Guinea coup leader restricts travel for government officials By Reuters


© Reuters. Prime Minister of Guinea Ibrahima Kassory Fofana, Defence Minister Mohamed Diane and other government members gather to attend a meeting with special forces commander Mamady Doumbouya, who ousted President Alpha Conde in Conakry, Guinea September 6, 2021.


By Saliou Samb

CONAKRY (Reuters) – Guinea coup leader Mamady Doumbouya on Monday banned government officials from leaving the country, a day after special forces soldiers deposed long-serving President Alpha Conde, drawing international condemnation.

The takeover is the fourth since April in West and Central Africa, raising concerns over a slide back to military rule in a region that had made strides towards multi-party democracy since the 1990s.
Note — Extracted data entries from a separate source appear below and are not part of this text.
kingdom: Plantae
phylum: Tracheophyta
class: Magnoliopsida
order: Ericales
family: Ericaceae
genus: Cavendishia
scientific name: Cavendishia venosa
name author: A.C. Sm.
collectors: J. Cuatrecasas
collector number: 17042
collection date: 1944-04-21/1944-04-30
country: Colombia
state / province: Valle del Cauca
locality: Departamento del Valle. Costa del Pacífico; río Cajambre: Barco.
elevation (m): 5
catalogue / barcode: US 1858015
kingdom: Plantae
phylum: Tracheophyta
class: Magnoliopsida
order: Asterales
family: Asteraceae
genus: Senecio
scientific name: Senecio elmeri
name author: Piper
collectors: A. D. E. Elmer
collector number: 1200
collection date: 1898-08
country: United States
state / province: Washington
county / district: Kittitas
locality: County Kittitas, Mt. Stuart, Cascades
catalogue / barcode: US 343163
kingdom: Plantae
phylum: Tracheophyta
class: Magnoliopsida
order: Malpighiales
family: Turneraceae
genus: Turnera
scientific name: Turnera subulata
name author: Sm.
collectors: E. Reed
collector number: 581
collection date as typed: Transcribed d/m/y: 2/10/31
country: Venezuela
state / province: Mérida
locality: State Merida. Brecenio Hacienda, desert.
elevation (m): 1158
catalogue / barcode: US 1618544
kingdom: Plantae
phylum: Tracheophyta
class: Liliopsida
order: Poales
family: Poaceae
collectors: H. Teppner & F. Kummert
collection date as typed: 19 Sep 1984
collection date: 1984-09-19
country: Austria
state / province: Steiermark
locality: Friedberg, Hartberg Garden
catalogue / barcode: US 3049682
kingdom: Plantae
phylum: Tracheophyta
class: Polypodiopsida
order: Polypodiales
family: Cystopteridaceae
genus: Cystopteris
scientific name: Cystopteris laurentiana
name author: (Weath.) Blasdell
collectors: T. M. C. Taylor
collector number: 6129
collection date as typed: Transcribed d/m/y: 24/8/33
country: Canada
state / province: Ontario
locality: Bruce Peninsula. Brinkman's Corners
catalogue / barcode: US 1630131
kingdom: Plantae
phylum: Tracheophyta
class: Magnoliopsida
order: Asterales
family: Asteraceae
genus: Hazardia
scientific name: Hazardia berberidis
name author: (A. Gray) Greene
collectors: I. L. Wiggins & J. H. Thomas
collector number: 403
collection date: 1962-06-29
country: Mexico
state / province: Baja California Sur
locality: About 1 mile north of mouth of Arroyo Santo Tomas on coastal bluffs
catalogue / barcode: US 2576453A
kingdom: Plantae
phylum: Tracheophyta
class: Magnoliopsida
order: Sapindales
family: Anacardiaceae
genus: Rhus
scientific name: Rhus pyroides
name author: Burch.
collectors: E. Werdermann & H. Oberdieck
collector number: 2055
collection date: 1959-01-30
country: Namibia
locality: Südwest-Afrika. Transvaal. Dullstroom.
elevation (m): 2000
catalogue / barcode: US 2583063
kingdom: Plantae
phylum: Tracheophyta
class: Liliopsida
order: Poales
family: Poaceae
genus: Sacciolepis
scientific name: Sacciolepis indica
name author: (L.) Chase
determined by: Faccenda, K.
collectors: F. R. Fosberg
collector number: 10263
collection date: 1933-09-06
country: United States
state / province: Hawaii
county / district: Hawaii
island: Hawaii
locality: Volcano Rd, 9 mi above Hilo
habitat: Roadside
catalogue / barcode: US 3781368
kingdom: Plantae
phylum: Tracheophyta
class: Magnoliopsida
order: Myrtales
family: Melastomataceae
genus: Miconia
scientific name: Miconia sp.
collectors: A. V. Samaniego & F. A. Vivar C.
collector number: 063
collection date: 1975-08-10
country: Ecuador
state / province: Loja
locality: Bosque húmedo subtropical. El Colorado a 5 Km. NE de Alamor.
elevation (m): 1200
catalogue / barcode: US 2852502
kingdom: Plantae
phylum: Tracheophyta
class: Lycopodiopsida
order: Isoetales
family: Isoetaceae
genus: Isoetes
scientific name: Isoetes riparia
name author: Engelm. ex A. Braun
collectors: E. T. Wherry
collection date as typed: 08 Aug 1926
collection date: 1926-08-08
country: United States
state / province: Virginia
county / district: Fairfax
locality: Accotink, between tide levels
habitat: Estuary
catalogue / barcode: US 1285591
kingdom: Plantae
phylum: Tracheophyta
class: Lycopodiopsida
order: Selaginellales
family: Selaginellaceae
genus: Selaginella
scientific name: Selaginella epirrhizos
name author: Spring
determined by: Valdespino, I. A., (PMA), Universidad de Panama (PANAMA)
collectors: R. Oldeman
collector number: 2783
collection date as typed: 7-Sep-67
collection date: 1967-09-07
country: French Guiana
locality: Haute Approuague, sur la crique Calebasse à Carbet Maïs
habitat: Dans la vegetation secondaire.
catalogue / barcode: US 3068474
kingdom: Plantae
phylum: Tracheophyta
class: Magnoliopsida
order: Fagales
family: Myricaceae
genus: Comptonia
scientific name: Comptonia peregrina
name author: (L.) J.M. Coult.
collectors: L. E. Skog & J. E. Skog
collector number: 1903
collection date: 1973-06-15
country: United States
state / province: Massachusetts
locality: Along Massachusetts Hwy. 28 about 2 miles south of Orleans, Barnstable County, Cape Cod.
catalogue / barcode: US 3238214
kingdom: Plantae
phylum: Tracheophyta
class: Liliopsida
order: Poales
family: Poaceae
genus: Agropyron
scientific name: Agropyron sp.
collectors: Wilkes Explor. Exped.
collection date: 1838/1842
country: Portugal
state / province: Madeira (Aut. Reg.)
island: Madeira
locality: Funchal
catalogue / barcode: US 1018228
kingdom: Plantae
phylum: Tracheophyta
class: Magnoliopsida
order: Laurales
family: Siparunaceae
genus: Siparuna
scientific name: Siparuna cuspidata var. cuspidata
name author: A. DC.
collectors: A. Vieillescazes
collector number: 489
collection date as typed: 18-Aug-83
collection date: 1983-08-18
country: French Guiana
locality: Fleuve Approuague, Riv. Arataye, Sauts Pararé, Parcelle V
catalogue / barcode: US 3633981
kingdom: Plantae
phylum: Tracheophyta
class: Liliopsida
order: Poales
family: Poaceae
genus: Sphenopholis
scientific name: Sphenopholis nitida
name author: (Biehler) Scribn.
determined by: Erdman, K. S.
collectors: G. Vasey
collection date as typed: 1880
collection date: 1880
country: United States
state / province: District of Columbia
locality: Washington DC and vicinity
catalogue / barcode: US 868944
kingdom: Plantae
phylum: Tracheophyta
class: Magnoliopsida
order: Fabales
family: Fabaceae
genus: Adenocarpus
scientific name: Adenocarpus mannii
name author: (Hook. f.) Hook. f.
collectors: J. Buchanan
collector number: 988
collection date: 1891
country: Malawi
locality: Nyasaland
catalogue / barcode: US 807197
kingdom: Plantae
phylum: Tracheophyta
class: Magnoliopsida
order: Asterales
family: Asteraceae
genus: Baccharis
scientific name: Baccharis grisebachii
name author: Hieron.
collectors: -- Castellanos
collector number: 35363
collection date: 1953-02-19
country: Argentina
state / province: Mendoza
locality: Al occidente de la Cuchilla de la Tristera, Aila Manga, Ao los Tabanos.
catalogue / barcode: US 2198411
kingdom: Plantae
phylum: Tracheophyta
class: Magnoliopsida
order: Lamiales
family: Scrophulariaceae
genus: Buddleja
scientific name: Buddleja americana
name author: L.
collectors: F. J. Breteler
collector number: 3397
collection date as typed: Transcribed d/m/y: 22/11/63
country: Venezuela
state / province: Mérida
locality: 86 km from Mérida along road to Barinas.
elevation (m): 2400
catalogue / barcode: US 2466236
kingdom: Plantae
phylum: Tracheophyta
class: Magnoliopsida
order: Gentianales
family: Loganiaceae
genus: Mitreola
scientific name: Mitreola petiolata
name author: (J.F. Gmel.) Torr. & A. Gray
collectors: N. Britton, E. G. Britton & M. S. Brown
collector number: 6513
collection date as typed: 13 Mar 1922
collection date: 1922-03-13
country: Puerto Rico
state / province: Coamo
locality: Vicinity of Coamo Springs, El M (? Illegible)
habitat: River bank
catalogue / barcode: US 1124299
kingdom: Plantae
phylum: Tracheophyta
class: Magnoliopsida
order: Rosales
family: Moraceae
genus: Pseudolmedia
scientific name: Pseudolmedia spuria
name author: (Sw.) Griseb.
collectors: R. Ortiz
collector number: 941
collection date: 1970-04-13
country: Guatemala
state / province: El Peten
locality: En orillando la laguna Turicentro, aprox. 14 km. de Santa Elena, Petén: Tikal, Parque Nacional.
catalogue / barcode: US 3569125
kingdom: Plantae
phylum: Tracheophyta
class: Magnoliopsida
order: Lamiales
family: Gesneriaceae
Doumbouya, a former French legionnaire officer told a meeting of Conde’s ministers and senior government officials that they should also hand back their official vehicles.

“There will be no witch hunt,” he said at the meeting which was open to the media.

The government officials who attended were later escorted by soldiers in red berets through a jeering crowd to the army unit’s Conakry headquarters. It was not immediately clear whether they were being detained.

The takeover in the country that holds the world’s largest bauxite reserves, an ore used to produce aluminium, sent prices of the metal sky-rocketing to a 10-year high on Monday over fears of further supply disruption in the downstream market. There was no indication of such disruption yet.

Prices for Guinean aluminium ore bauxite also hit their highest in almost 18 months in top consumer china.

Doumbouya said a curfew imposed in mining areas on Sunday had been lifted.

Light traffic resumed, and some shops reopened around the main administrative district of Kaloum in Conakry which witnessed heavy gunfire throughout Sunday as the special forces battled soldiers loyal to Conde. A military spokesman said on television that land and air borders had also been reopened.


However, uncertainty remains. While the army unit appeared to have Conde in detention, the coup leaders told the West African nation on state television that they had dissolved the government and constitution, other branches of the army are yet to publicly comment.

Doumbouya said on Sunday that “poverty and endemic corruption” had driven his forces to remove Conde from office.

Amnesty International in a statement on Monday called on the coup leaders to clarify the legal basis for Conde’s ongoing detention, and to release those Conde had arbitrarily detained in the months surrounding the election that awarded him a third term.

Some of Guinea’s strongest allies have condemned the coup. The United Nations quickly denounced the takeover, and both the African Union and West Africa’s regional bloc have threatened sanctions.

In an overnight statement, the U.S. State Department said that violence and extra-constitutional measures could erode Guinea’s prospects for stability and prosperity.

“These actions could limit the ability of the United States and Guinea’s other international partners to support the country,” the statement said.

Regional experts say however that unlike in landlocked Mali where neighbours and partners were able to pressure a junta there after a coup, leverage on the military in Guinea could be limited because it is not landlocked, also because it is not a member of the West African currency union.

Although mineral wealth has fuelled economic growth during Conde’s reign, few citizens significantly benefited, contributing to pent-up frustration among millions of jobless youths.

Despite an overnight curfew, the headquarters of Conde’s presidential guard was looted by people who made off with rice, cans of oil, air conditioners and mattresses, a Reuters correspondent said.